Direction hits this movie like absinthe to a carton of apple juice. Shots don’t stay around for long and they don’t say much. The cinematographer makes sure to pan half of all shots and shake the camera whenever someone or something moves in a shot, we can’t have people looking at characters, just glossy beam-lit sparse locations and over bearing shaky cam. I can’t fully stress out how bad the shaky cam in Lazer Team is. People become enraged by unledgible camera work and the piercing cutting of Taken 3 – In comparison to Lazer Team, Taken 3 is Birdman.

Out of the 146,880 frames that you are subjected to, or as we would say in Queen’s English TOO LONG, there is one thing that might, just might bring a smile to your face: The scene features the Lazer Team on a football field fighting with an alien, both have shields of which they can shoot back beams of energy. There is one shot from above the football field where the Lazer Team and the alien bounce a beam of energy back and forth, complete with Pong sound effects.

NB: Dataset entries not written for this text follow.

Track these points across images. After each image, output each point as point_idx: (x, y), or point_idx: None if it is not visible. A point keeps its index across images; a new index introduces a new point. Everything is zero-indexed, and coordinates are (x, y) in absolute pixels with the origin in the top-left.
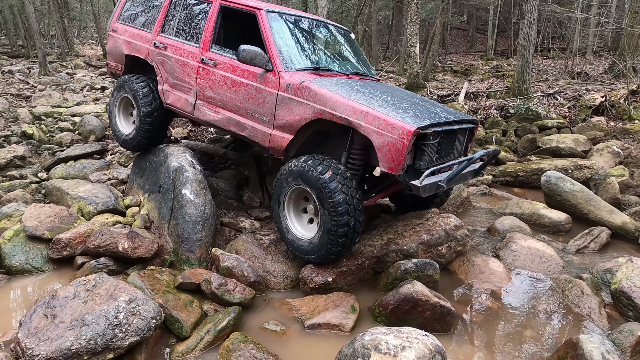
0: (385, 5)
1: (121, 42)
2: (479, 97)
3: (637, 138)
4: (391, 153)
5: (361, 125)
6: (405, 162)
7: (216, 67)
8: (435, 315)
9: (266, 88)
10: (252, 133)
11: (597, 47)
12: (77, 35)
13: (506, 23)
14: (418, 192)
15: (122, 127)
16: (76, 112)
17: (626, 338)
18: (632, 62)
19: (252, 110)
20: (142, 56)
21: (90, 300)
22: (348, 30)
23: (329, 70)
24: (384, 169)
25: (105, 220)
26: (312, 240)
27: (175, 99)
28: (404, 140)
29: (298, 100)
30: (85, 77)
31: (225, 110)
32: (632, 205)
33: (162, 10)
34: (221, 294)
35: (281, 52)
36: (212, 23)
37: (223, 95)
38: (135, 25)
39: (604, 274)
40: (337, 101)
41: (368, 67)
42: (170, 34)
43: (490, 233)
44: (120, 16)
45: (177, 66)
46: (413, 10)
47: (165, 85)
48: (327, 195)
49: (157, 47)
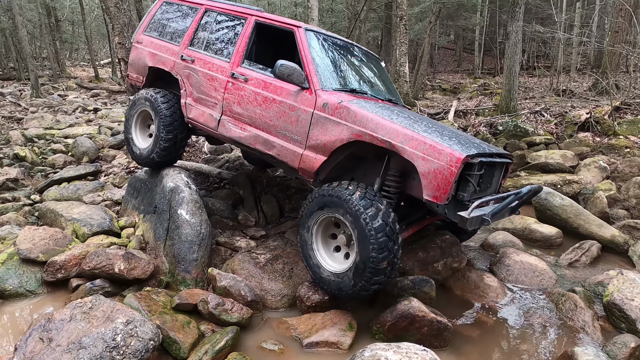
0: (374, 26)
1: (145, 53)
2: (468, 115)
3: (622, 153)
4: (437, 181)
5: (405, 149)
6: (451, 192)
7: (247, 83)
8: (433, 331)
9: (301, 106)
10: (281, 152)
11: (581, 65)
12: (69, 58)
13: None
14: (464, 224)
15: (137, 141)
16: (69, 133)
17: (620, 350)
18: (615, 79)
19: (282, 129)
20: (167, 68)
21: (87, 323)
22: (379, 58)
23: (364, 94)
24: (428, 197)
25: (100, 242)
26: (347, 274)
27: (198, 114)
28: (452, 168)
29: (335, 120)
30: (78, 99)
31: (252, 128)
32: (620, 218)
33: (193, 24)
34: (218, 314)
35: (318, 71)
36: (245, 39)
37: (252, 112)
38: (162, 37)
39: (596, 286)
40: (378, 123)
41: (397, 96)
42: (199, 48)
43: (484, 248)
44: (147, 28)
45: (204, 80)
46: (402, 31)
47: (188, 99)
48: (363, 219)
49: (184, 60)
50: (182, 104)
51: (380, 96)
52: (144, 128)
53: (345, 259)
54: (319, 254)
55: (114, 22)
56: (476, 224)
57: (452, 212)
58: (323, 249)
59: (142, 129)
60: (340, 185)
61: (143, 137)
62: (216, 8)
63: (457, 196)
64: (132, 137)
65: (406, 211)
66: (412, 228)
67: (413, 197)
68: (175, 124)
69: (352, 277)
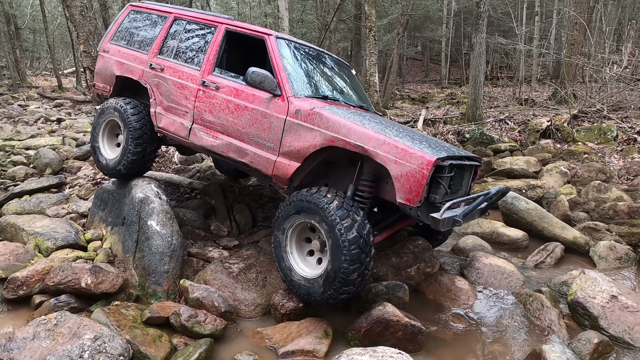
0: (344, 37)
1: (112, 62)
2: (437, 123)
3: (581, 159)
4: (410, 183)
5: (377, 153)
6: (423, 194)
7: (218, 91)
8: (407, 335)
9: (273, 113)
10: (254, 160)
11: (541, 76)
12: (30, 67)
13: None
14: (437, 226)
15: (105, 152)
16: (30, 145)
17: (584, 346)
18: (572, 89)
19: (255, 136)
20: (135, 77)
21: (52, 340)
22: (350, 65)
23: (336, 100)
24: (401, 200)
25: (65, 256)
26: (318, 280)
27: (168, 123)
28: (423, 171)
29: (308, 127)
30: (40, 109)
31: (225, 136)
32: (581, 220)
33: (162, 33)
34: (191, 326)
35: (290, 78)
36: (215, 47)
37: (224, 120)
38: (130, 46)
39: (561, 286)
40: (351, 128)
41: (369, 102)
42: (168, 56)
43: (455, 252)
44: (113, 37)
45: (174, 88)
46: (371, 42)
47: (158, 108)
48: (338, 230)
49: (153, 69)
50: (151, 113)
51: (351, 103)
52: (111, 138)
53: (318, 264)
54: (291, 257)
55: (78, 30)
56: (448, 225)
57: (424, 214)
58: (297, 252)
59: (110, 138)
60: (319, 192)
61: (111, 147)
62: (185, 16)
63: (429, 198)
64: (99, 147)
65: (381, 216)
66: (385, 232)
67: (386, 202)
68: (144, 136)
69: (322, 284)
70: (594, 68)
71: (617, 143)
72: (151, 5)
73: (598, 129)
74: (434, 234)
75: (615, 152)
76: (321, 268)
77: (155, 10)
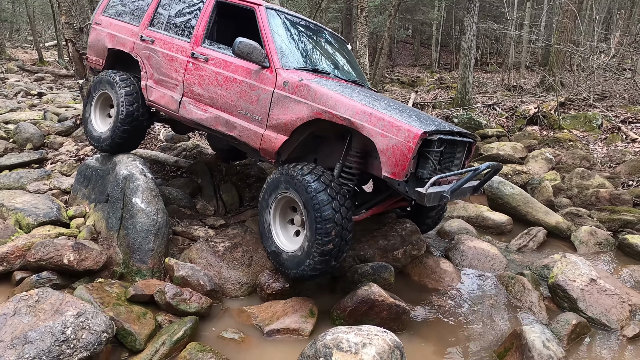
0: (334, 17)
1: (104, 35)
2: (426, 107)
3: (566, 146)
4: (395, 157)
5: (364, 126)
6: (409, 168)
7: (207, 63)
8: (392, 315)
9: (261, 85)
10: (242, 133)
11: (530, 63)
12: (9, 38)
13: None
14: (422, 200)
15: (96, 125)
16: (10, 119)
17: (563, 327)
18: (560, 76)
19: (243, 109)
20: (126, 50)
21: (34, 317)
22: (345, 41)
23: (327, 74)
24: (386, 173)
25: (46, 233)
26: (295, 254)
27: (159, 96)
28: (409, 144)
29: (296, 99)
30: (20, 83)
31: (213, 109)
32: (564, 206)
33: (153, 4)
34: (176, 304)
35: (279, 49)
36: (205, 18)
37: (213, 92)
38: (122, 18)
39: (542, 269)
40: (338, 100)
41: (364, 78)
42: (159, 28)
43: (440, 235)
44: (105, 9)
45: (164, 61)
46: (362, 22)
47: (149, 81)
48: (315, 206)
49: (144, 41)
50: (142, 87)
51: (344, 77)
52: (103, 113)
53: (296, 236)
54: (274, 230)
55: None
56: (435, 200)
57: (411, 189)
58: (280, 226)
59: (102, 113)
60: (300, 166)
61: (103, 121)
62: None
63: (417, 173)
64: (90, 121)
65: (371, 196)
66: (370, 210)
67: (380, 182)
68: (135, 110)
69: (299, 258)
70: (582, 56)
71: (601, 131)
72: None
73: (584, 116)
74: (423, 219)
75: (599, 140)
76: (299, 242)
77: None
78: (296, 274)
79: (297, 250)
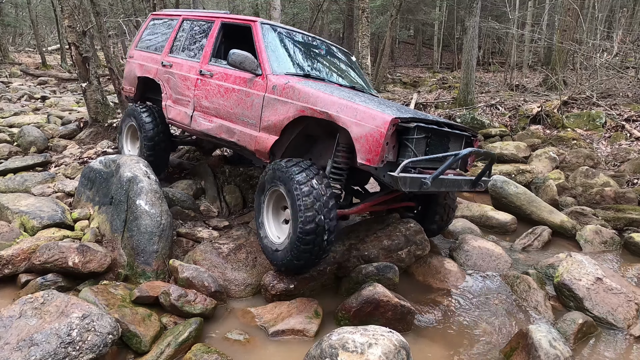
0: (336, 18)
1: (135, 66)
2: (428, 108)
3: (570, 144)
4: (369, 143)
5: (339, 117)
6: (383, 154)
7: (212, 78)
8: (397, 315)
9: (254, 91)
10: (241, 138)
11: (532, 62)
12: (13, 43)
13: (450, 38)
14: (396, 184)
15: (127, 151)
16: (14, 122)
17: (569, 326)
18: (563, 75)
19: (241, 115)
20: (151, 76)
21: (39, 319)
22: (349, 53)
23: (322, 80)
24: (361, 160)
25: (51, 235)
26: (281, 245)
27: (175, 113)
28: (381, 130)
29: (283, 100)
30: (23, 86)
31: (217, 118)
32: (568, 205)
33: (172, 34)
34: (181, 306)
35: (270, 57)
36: (212, 39)
37: (216, 104)
38: (149, 50)
39: (547, 269)
40: (318, 97)
41: (368, 85)
42: (176, 54)
43: (444, 235)
44: (138, 44)
45: (179, 81)
46: (364, 23)
47: (168, 101)
48: (297, 197)
49: (164, 66)
50: (163, 107)
51: (342, 83)
52: (134, 140)
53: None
54: (267, 223)
55: (62, 3)
56: (412, 186)
57: (388, 175)
58: (272, 220)
59: (133, 141)
60: (288, 161)
61: (133, 147)
62: (191, 17)
63: (398, 162)
64: (122, 148)
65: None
66: (362, 205)
67: None
68: (156, 134)
69: (285, 251)
70: (585, 55)
71: (605, 130)
72: (168, 12)
73: (587, 115)
74: (431, 220)
75: (603, 139)
76: (286, 233)
77: (169, 16)
78: (281, 266)
79: (285, 239)
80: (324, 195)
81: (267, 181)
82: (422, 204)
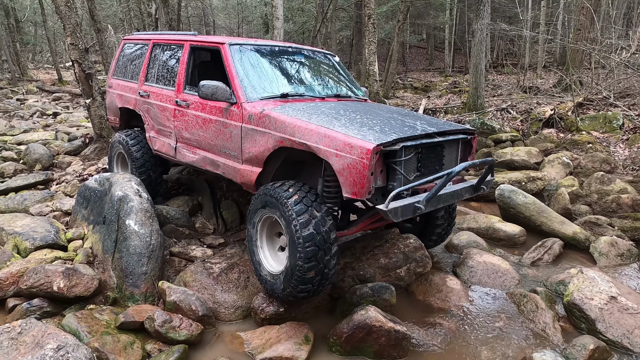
0: (345, 25)
1: (115, 96)
2: (437, 113)
3: (585, 148)
4: (352, 176)
5: (319, 149)
6: (369, 185)
7: (189, 108)
8: (391, 341)
9: (231, 122)
10: (225, 170)
11: (547, 62)
12: (32, 60)
13: (461, 41)
14: (387, 217)
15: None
16: (23, 140)
17: (579, 352)
18: (578, 76)
19: (222, 147)
20: (131, 107)
21: (15, 350)
22: (330, 54)
23: (300, 96)
24: (347, 194)
25: (43, 257)
26: (280, 275)
27: (160, 145)
28: (363, 160)
29: (260, 131)
30: (37, 103)
31: (200, 150)
32: (582, 214)
33: (145, 60)
34: (165, 332)
35: (243, 83)
36: (184, 65)
37: (197, 135)
38: (125, 77)
39: (557, 285)
40: (295, 126)
41: (354, 88)
42: (152, 82)
43: (448, 249)
44: (114, 72)
45: (158, 112)
46: (370, 30)
47: (151, 132)
48: (294, 225)
49: (142, 96)
50: (147, 138)
51: (322, 95)
52: (125, 167)
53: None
54: (261, 252)
55: (65, 22)
56: (405, 214)
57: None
58: (267, 247)
59: (124, 168)
60: (282, 185)
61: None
62: (160, 40)
63: (388, 187)
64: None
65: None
66: (355, 227)
67: None
68: (145, 161)
69: (282, 281)
70: (601, 54)
71: (622, 132)
72: (138, 35)
73: (603, 117)
74: (430, 233)
75: (620, 142)
76: (283, 264)
77: (140, 40)
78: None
79: (281, 273)
80: (323, 226)
81: (259, 206)
82: (422, 216)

That is the only thing of interest in the film – It comes at the back end of the climactic battle. It’s not even a good joke.

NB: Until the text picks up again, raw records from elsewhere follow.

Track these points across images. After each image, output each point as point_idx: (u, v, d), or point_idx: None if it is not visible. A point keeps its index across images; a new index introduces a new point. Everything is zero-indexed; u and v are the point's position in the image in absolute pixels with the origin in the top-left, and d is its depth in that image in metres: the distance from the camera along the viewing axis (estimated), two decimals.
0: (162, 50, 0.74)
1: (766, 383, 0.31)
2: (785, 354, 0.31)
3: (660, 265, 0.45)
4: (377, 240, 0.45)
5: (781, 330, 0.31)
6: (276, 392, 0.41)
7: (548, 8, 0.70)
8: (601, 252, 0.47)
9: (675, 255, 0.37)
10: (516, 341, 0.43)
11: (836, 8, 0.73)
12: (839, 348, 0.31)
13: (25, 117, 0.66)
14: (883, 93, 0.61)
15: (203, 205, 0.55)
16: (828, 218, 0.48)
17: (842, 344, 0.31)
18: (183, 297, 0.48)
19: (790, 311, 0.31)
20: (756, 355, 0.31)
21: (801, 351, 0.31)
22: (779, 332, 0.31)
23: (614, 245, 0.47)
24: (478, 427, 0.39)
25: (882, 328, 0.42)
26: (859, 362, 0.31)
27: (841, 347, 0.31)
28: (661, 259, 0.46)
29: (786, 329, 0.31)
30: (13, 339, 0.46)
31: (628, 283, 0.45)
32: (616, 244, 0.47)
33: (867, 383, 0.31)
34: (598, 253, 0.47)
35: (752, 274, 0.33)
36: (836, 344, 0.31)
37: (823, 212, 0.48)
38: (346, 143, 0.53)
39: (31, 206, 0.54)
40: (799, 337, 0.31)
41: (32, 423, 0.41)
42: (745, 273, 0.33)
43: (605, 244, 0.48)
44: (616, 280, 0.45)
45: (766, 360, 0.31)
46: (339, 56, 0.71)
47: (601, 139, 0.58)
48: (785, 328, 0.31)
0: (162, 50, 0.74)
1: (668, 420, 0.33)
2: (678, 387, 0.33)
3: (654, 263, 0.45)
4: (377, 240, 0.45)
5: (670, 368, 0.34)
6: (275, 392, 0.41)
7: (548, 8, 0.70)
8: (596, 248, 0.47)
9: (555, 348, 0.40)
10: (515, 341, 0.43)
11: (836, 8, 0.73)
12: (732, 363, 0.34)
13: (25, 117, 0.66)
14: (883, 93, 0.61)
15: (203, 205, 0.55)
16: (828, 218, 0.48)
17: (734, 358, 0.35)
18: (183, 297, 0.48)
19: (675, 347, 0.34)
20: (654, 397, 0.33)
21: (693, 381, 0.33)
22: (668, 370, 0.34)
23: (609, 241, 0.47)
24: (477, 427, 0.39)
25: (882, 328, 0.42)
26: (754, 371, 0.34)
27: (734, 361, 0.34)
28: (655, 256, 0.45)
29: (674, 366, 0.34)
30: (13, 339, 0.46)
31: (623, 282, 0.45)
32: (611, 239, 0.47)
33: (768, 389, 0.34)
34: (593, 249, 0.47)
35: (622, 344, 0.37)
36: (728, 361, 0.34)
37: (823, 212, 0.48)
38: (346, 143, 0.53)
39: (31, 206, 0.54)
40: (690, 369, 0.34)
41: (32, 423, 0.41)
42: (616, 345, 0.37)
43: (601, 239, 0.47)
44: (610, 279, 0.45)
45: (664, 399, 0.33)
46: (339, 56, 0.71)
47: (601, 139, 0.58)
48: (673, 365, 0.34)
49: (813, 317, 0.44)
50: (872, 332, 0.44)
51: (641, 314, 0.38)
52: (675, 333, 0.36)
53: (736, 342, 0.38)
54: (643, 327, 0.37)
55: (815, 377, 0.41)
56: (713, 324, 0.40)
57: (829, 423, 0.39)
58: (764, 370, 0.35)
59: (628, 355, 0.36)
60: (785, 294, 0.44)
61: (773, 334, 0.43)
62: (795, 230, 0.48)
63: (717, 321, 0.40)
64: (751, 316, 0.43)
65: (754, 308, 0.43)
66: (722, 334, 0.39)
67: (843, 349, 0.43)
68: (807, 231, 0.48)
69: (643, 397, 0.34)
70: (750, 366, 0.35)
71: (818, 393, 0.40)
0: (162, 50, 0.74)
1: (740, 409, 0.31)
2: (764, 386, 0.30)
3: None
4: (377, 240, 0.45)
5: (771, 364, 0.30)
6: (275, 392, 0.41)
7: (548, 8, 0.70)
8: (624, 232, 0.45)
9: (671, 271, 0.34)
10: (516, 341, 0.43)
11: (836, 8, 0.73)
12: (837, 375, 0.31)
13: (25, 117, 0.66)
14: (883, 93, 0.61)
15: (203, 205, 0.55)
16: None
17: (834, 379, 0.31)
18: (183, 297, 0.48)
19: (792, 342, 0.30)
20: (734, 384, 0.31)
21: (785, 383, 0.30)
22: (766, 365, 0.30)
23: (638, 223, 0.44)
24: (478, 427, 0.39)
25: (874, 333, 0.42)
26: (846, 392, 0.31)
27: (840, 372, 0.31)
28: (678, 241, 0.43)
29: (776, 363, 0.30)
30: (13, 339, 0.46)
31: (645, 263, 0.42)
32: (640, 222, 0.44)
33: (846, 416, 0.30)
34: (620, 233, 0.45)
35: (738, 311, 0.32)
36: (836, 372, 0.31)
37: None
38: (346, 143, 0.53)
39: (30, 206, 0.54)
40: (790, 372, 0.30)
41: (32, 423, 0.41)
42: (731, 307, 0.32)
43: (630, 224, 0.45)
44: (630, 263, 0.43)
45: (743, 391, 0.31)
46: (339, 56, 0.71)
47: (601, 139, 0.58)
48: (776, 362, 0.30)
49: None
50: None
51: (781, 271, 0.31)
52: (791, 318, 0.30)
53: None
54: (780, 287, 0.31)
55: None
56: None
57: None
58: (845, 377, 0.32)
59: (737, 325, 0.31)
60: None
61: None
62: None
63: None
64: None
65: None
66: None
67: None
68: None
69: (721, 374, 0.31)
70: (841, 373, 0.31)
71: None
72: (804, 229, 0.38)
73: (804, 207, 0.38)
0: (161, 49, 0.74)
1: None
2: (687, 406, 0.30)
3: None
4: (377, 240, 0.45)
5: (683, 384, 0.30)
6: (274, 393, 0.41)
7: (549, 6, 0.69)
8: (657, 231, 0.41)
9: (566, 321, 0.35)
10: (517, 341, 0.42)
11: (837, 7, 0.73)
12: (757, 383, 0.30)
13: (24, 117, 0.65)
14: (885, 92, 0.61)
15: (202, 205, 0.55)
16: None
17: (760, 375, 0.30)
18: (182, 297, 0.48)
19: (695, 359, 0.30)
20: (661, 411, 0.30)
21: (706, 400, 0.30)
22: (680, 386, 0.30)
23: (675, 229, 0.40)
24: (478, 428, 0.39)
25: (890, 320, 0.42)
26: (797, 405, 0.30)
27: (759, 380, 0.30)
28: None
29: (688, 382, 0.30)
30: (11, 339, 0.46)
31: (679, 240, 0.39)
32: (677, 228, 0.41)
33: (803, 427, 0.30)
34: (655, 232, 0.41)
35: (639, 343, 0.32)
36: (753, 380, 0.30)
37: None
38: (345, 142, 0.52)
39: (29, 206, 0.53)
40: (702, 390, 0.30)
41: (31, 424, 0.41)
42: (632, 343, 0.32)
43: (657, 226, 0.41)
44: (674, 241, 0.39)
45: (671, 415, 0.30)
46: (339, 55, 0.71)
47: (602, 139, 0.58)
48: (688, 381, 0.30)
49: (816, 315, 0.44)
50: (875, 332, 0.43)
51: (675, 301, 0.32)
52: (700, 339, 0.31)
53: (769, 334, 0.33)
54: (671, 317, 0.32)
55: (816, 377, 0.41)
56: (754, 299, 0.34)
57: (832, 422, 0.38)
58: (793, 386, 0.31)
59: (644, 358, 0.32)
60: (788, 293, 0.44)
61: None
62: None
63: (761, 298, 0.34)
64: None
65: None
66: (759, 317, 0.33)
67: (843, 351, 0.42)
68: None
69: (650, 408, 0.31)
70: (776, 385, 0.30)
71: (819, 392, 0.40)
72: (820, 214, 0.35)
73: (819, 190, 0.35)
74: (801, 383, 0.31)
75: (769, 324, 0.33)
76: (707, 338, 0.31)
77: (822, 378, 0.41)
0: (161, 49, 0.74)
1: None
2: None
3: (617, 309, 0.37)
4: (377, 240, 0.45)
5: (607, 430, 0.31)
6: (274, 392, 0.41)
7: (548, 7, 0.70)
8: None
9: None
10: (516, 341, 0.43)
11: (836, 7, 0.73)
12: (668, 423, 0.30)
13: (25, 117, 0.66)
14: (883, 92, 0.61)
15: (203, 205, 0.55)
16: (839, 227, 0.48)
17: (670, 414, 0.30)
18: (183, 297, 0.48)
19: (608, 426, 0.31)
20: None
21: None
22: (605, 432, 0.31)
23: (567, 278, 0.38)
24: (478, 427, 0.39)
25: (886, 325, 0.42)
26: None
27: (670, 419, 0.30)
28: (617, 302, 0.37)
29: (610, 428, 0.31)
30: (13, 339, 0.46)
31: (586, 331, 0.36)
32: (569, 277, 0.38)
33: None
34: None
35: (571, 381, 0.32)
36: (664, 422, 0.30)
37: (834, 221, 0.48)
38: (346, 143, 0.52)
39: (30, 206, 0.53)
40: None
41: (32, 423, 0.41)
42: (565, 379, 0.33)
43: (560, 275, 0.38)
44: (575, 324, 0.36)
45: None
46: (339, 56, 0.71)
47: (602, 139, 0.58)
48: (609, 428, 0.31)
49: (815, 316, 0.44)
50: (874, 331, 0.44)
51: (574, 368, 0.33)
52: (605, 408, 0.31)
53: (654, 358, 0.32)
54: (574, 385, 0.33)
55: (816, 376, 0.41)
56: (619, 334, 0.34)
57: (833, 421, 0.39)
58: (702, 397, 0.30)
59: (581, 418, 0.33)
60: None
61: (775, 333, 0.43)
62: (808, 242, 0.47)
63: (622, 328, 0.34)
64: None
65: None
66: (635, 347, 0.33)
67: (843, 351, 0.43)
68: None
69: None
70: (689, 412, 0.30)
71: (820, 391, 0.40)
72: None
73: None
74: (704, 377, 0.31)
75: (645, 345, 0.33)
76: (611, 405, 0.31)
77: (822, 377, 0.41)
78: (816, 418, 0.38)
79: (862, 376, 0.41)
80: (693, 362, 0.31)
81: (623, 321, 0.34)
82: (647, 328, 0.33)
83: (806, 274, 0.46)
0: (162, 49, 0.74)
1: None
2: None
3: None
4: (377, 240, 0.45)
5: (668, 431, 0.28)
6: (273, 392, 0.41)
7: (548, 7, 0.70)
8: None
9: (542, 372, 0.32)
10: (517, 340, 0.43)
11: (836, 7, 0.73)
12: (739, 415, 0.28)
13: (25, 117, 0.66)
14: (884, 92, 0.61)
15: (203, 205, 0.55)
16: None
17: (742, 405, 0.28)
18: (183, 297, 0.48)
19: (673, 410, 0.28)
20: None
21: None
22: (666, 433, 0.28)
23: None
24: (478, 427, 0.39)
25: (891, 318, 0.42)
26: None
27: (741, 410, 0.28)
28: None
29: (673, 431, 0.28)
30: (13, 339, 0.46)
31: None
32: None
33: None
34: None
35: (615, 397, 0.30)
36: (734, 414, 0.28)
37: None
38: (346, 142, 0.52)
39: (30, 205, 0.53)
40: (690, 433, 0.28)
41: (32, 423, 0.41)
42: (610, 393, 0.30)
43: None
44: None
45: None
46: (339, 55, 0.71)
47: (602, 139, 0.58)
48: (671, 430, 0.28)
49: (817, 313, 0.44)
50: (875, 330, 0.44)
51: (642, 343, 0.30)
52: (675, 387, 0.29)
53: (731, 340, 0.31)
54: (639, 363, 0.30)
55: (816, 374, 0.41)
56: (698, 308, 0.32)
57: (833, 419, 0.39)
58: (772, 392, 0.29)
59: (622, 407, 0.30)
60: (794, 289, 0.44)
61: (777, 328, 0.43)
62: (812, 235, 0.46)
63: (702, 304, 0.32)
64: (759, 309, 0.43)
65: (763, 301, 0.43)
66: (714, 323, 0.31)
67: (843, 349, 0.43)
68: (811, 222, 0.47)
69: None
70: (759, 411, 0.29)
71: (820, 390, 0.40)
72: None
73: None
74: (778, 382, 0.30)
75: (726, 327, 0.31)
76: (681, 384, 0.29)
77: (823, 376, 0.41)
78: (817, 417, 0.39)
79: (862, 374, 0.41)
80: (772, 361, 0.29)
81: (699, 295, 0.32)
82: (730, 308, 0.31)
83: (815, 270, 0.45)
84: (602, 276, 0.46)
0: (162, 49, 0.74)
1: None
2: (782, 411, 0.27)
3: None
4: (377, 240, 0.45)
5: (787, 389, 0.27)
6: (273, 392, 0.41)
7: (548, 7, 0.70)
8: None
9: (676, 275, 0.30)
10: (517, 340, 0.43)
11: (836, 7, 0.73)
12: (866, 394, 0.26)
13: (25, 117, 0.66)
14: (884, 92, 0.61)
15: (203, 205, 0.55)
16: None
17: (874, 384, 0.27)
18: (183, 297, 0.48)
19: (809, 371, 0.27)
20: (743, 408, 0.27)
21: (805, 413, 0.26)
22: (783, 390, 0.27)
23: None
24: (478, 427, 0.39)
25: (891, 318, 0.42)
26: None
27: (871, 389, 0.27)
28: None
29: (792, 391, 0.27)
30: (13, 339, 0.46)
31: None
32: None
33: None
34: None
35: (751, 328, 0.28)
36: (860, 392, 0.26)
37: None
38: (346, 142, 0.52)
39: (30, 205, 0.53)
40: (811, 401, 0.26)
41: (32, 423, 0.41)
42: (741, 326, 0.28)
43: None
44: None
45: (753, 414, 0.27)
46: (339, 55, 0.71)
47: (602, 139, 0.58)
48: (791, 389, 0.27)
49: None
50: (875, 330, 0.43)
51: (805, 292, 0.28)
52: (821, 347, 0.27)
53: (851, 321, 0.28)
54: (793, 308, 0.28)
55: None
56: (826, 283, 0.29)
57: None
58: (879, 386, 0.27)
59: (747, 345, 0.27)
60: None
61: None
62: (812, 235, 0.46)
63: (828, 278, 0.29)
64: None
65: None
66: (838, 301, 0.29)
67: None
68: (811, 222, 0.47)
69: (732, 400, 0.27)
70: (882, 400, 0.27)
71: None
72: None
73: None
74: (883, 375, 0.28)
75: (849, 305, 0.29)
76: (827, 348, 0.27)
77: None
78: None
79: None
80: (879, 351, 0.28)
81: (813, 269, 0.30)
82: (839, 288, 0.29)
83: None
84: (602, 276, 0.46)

Oh, and the utterly enraging and fan-base of pre-adolescent Rooster Teeth fans who bolster their own personal opinions to the part of their brain that throws tantrums whenever the slightest slip of criticism is given, does happen to lift this towering achievement of expletives a little bit higher. The fanbase of Lazer Team might just be the worst that I have ever come across, I have seen people mass-dislike a person’s review because they didn’t give the film a high enough rating; seriously, people were enraged because this movie reviewer with a few dozen subscribers(who I won’t name because someone who reads this will end up stalking him down) because they said, this being a direct quote: “It is definitely a really, really funny movie but, like, I wouldn’t exactly call it a great movie. For that reason, I’m going to give Lazer Team 3.5 stars.” Yes, the Lazer Team’s easily triggered fan-base was enraged with this person giving a movie a positive review. This is why I shy away from liking films with a large following and films in a large cinematic universe – because I’m afraid of ending up wrongly maligning with people who confuse concrete fact with personal opinion.

 

If you do have an infatuation with a cinematic fandom, then this demonstration is for you!

Stabbing someone. Wrong, as a statement of fact.

Making a cup of tea by putting the milk in first. Wrong, as a statement of opinion.

 

If you liked any of these films, good for you, I’m glad you liked them. A differing opinion does not mean that you or your values are being attacked, so stop attacking innocent people.